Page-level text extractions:
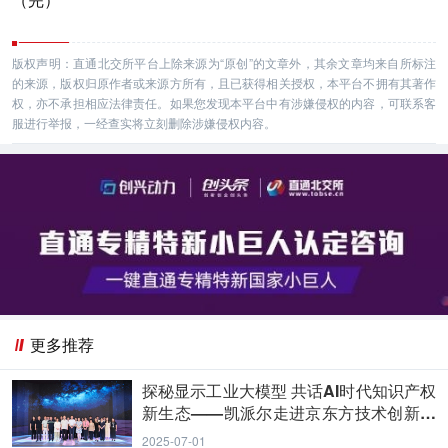
版权声明：直通北交所平台上除来源为“原创”的文章外，其余文章均来自所标注
的来源，版权归原作者或来源方所有，且已获得相关授权，本平台不拥有其著作
权，亦不承担相应法律责任。如果您发现本平台中有涉嫌侵权的内容，可联系客
服进行举报，一经查实将立刻删除涉嫌侵权内容。
更多推荐
探秘显示工业大模型 共话AI时代知识产权
新生态——凯派尔走进京东方技术创新中
心
2025-07-01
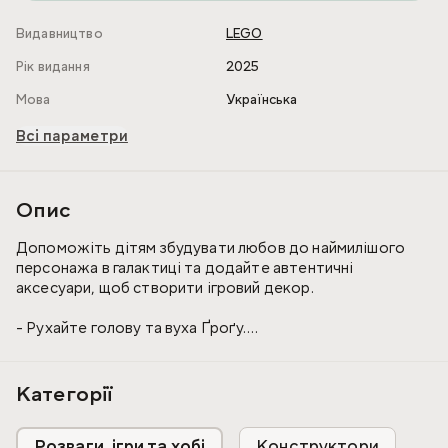
Видавництво
LEGO
Рік видання
2025
Мова
Українська
Всі параметри
Опис
Допоможіть дітям збудувати любов до наймилішого
персонажа в галактиці та додайте автентичні
аксесуари, щоб створити ігровий декор.
- Рухайте голову та вуха Ґроґу.
- Покажіть Ґроґу в його колисці або без неї.
- Повертайте регулятори, щоб керувати руками Ґроґу.
Категорії
У цікавому, інтуїтивно зрозумілому додатку LEGO®
Builder можна наближати, обертати в 3D та стежити за
Розваги, ігри та хобі
Конструктори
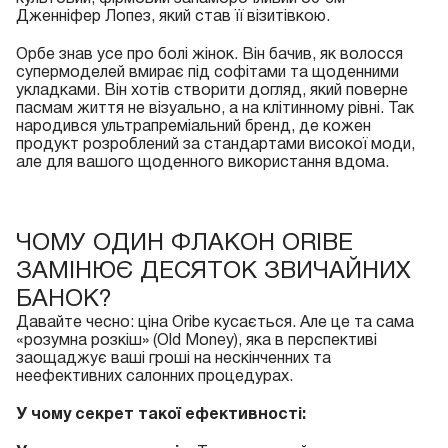
Дженніфер Лопез, який став її візитівкою.
Орбе знав усе про болі жінок. Він бачив, як волосся
супермоделей вмирає під софітами та щоденними
укладками. Він хотів створити догляд, який поверне
пасмам життя не візуально, а на клітинному рівні. Так
народився ультрапреміальний бренд, де кожен
продукт розроблений за стандартами високої моди,
але для вашого щоденного використання вдома.
ЧОМУ ОДИН ФЛАКОН ORIBE
ЗАМІНЮЄ ДЕСЯТОК ЗВИЧАЙНИХ
БАНОК?
Давайте чесно: ціна Oribe кусається. Але це та сама
«розумна розкіш» (Old Money), яка в перспективі
заощаджує ваші гроші на нескінченних та
неефективних салонних процедурах.
У чому секрет такої ефективності:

• [WHAT YOU ARE ASKED TO DO]
Could you transcribe the text lines from all of the records above exactly as they appear, leaving the pictures out of your answer?

• [RESPONSE]
版权声明：直通北交所平台上除来源为“原创”的文章外，其余文章均来自所标注
的来源，版权归原作者或来源方所有，且已获得相关授权，本平台不拥有其著作
权，亦不承担相应法律责任。如果您发现本平台中有涉嫌侵权的内容，可联系客
服进行举报，一经查实将立刻删除涉嫌侵权内容。
更多推荐
探秘显示工业大模型 共话AI时代知识产权
新生态——凯派尔走进京东方技术创新中
心
2025-07-01
Видавництво
LEGO
Рік видання
2025
Мова
Українська
Всі параметри
Опис
Допоможіть дітям збудувати любов до наймилішого
персонажа в галактиці та додайте автентичні
аксесуари, щоб створити ігровий декор.
- Рухайте голову та вуха Ґроґу.
- Покажіть Ґроґу в його колисці або без неї.
- Повертайте регулятори, щоб керувати руками Ґроґу.
Категорії
У цікавому, інтуїтивно зрозумілому додатку LEGO®
Builder можна наближати, обертати в 3D та стежити за
Розваги, ігри та хобі
Конструктори
Дженніфер Лопез, який став її візитівкою.
Орбе знав усе про болі жінок. Він бачив, як волосся
супермоделей вмирає під софітами та щоденними
укладками. Він хотів створити догляд, який поверне
пасмам життя не візуально, а на клітинному рівні. Так
народився ультрапреміальний бренд, де кожен
продукт розроблений за стандартами високої моди,
але для вашого щоденного використання вдома.
ЧОМУ ОДИН ФЛАКОН ORIBE
ЗАМІНЮЄ ДЕСЯТОК ЗВИЧАЙНИХ
БАНОК?
Давайте чесно: ціна Oribe кусається. Але це та сама
«розумна розкіш» (Old Money), яка в перспективі
заощаджує ваші гроші на нескінченних та
неефективних салонних процедурах.
У чому секрет такої ефективності:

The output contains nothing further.